### YOUR TASK
Please count the lines in the records below that contain the string "communication", and give only that number.
++++++++++++++++++++
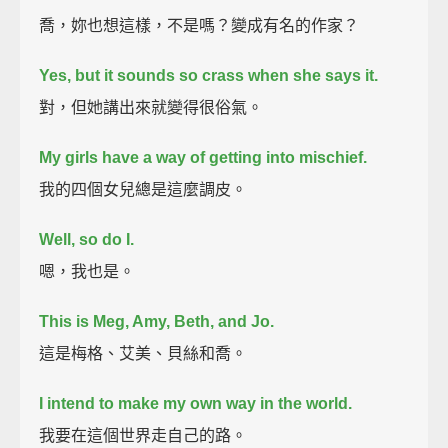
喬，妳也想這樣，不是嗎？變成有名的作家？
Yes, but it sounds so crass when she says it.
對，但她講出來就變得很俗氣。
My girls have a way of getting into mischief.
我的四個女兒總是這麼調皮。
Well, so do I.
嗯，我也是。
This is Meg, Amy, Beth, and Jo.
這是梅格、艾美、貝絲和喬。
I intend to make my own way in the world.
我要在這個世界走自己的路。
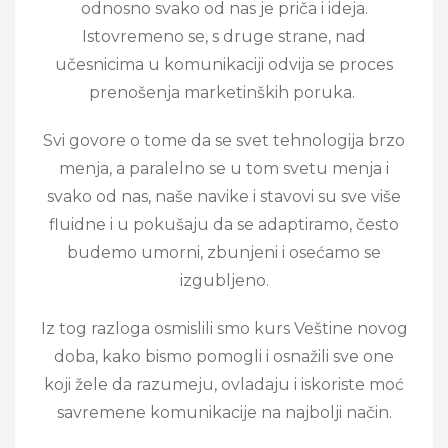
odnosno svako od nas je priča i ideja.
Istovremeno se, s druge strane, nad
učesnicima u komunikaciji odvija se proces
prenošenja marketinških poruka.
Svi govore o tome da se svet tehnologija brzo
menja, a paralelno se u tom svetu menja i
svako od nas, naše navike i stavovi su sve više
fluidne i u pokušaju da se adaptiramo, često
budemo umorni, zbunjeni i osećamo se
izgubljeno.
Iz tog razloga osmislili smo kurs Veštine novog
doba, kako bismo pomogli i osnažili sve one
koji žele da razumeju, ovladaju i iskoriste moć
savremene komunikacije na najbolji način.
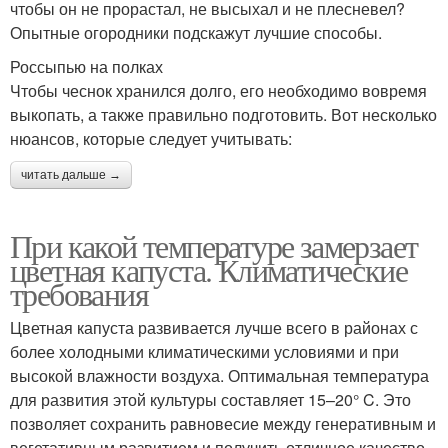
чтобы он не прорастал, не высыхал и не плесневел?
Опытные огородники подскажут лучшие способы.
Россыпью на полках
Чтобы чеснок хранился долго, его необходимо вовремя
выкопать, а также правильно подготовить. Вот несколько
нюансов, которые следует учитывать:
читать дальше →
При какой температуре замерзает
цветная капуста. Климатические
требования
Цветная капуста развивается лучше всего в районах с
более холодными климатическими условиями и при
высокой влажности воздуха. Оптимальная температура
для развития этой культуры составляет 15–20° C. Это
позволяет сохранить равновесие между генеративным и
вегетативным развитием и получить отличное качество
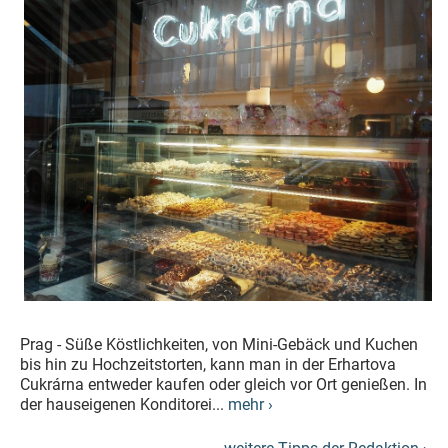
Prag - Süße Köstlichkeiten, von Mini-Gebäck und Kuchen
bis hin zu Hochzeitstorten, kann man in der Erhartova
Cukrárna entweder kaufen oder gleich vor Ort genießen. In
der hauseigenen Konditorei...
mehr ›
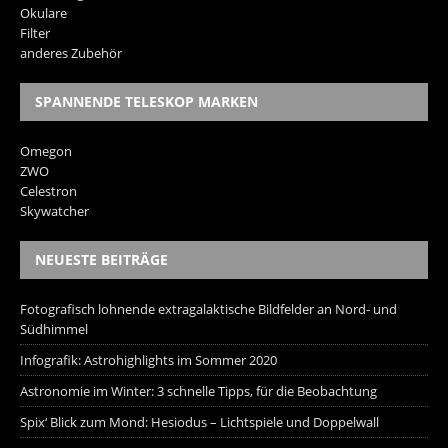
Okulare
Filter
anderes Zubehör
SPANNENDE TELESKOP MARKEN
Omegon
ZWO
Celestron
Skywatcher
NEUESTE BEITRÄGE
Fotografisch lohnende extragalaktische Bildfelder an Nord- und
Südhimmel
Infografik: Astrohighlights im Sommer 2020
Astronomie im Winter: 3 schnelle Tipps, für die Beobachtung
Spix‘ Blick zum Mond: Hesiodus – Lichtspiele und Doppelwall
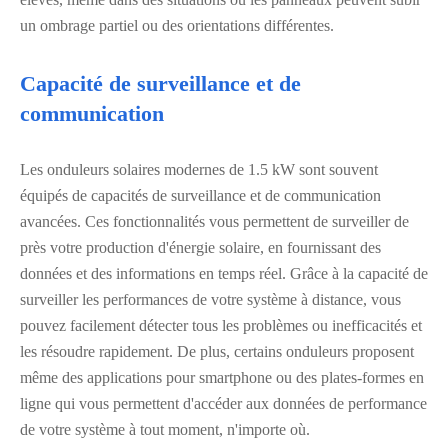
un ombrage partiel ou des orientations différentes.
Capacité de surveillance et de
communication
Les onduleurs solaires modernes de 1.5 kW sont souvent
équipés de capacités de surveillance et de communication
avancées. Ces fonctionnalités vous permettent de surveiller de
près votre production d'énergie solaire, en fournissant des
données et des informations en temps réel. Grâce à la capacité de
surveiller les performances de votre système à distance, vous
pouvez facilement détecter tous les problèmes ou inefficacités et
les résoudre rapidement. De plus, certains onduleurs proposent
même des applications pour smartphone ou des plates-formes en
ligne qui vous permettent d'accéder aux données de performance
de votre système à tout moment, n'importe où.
++++++++++++++++++++
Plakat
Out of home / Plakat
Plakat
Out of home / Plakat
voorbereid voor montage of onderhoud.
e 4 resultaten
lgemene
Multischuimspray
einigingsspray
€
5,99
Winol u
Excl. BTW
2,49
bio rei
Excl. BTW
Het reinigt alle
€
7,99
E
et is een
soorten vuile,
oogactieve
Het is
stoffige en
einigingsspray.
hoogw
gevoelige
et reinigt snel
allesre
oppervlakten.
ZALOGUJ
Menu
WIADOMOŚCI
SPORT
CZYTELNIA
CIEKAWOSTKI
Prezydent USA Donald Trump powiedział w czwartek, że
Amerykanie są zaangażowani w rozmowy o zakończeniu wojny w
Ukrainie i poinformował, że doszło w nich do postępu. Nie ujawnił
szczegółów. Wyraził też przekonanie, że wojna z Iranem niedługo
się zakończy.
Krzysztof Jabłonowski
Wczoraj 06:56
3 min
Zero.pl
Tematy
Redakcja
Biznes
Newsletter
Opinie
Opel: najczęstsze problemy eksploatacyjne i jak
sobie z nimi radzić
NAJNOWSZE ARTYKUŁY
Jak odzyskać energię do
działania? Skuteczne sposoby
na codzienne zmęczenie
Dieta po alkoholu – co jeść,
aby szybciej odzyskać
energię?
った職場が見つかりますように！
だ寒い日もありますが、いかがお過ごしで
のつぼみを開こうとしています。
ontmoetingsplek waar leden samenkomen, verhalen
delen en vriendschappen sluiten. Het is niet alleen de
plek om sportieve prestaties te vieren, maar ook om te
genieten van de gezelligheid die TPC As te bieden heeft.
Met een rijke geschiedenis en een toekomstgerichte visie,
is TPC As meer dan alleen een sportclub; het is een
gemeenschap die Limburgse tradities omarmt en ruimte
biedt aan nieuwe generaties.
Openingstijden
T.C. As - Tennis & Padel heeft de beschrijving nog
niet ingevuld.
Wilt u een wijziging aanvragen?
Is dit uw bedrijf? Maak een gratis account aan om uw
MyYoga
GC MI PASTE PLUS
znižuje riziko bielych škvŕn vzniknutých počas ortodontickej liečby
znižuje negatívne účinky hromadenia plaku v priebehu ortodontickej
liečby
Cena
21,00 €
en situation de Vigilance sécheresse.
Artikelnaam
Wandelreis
++++++++++++++++++++
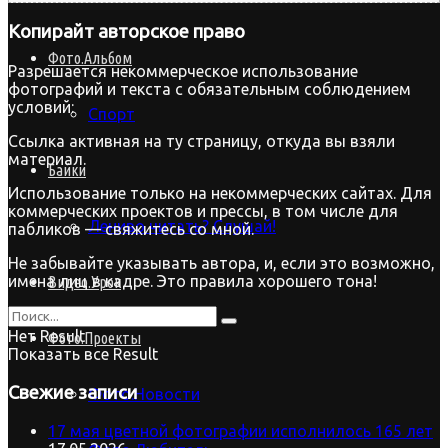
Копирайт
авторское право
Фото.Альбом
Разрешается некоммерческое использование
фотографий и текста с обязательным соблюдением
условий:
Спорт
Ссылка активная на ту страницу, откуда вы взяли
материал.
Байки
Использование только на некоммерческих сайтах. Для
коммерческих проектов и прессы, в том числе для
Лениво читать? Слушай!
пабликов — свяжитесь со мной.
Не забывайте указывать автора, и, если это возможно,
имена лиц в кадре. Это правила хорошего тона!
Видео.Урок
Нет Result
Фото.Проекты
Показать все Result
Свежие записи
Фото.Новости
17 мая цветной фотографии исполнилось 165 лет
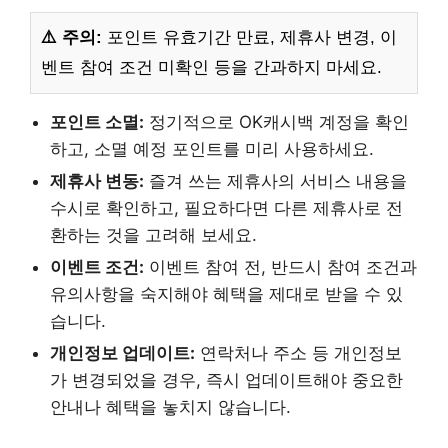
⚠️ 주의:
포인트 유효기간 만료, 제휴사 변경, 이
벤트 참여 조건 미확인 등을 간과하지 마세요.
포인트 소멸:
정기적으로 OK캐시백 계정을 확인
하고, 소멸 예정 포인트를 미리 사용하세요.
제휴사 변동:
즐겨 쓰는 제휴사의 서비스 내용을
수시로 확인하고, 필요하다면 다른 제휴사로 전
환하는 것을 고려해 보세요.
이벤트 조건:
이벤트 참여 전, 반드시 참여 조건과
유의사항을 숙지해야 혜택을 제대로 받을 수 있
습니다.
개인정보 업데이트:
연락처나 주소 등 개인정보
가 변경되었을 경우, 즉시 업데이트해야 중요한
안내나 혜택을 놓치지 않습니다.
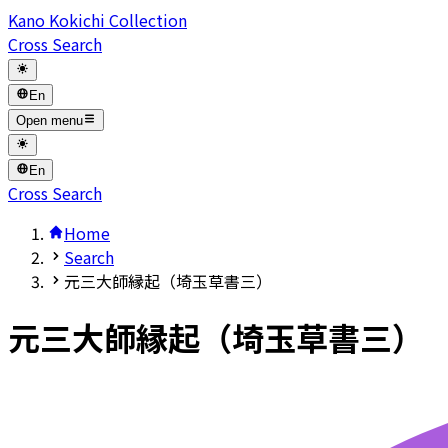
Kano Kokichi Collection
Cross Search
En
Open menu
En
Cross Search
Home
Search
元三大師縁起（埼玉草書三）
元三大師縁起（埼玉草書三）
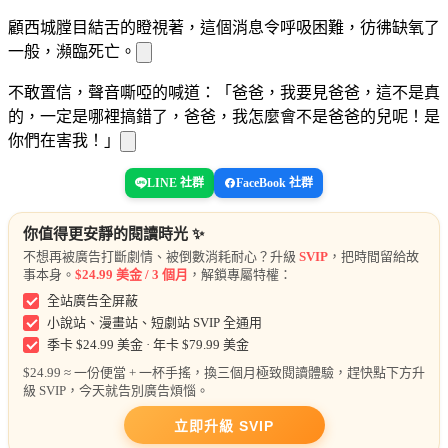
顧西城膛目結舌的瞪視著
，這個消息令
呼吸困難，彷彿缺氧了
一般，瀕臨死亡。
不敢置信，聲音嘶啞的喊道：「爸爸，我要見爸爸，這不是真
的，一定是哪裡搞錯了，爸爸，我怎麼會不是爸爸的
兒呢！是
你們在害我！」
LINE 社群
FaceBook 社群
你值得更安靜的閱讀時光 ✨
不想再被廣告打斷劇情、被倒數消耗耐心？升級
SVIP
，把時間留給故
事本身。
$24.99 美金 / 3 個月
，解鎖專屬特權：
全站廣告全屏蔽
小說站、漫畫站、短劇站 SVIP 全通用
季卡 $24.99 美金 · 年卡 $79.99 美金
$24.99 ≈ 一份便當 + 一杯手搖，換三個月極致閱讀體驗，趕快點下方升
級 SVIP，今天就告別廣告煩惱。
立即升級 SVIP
++++++++++++++++++++
### EXERCISE ANSWER
2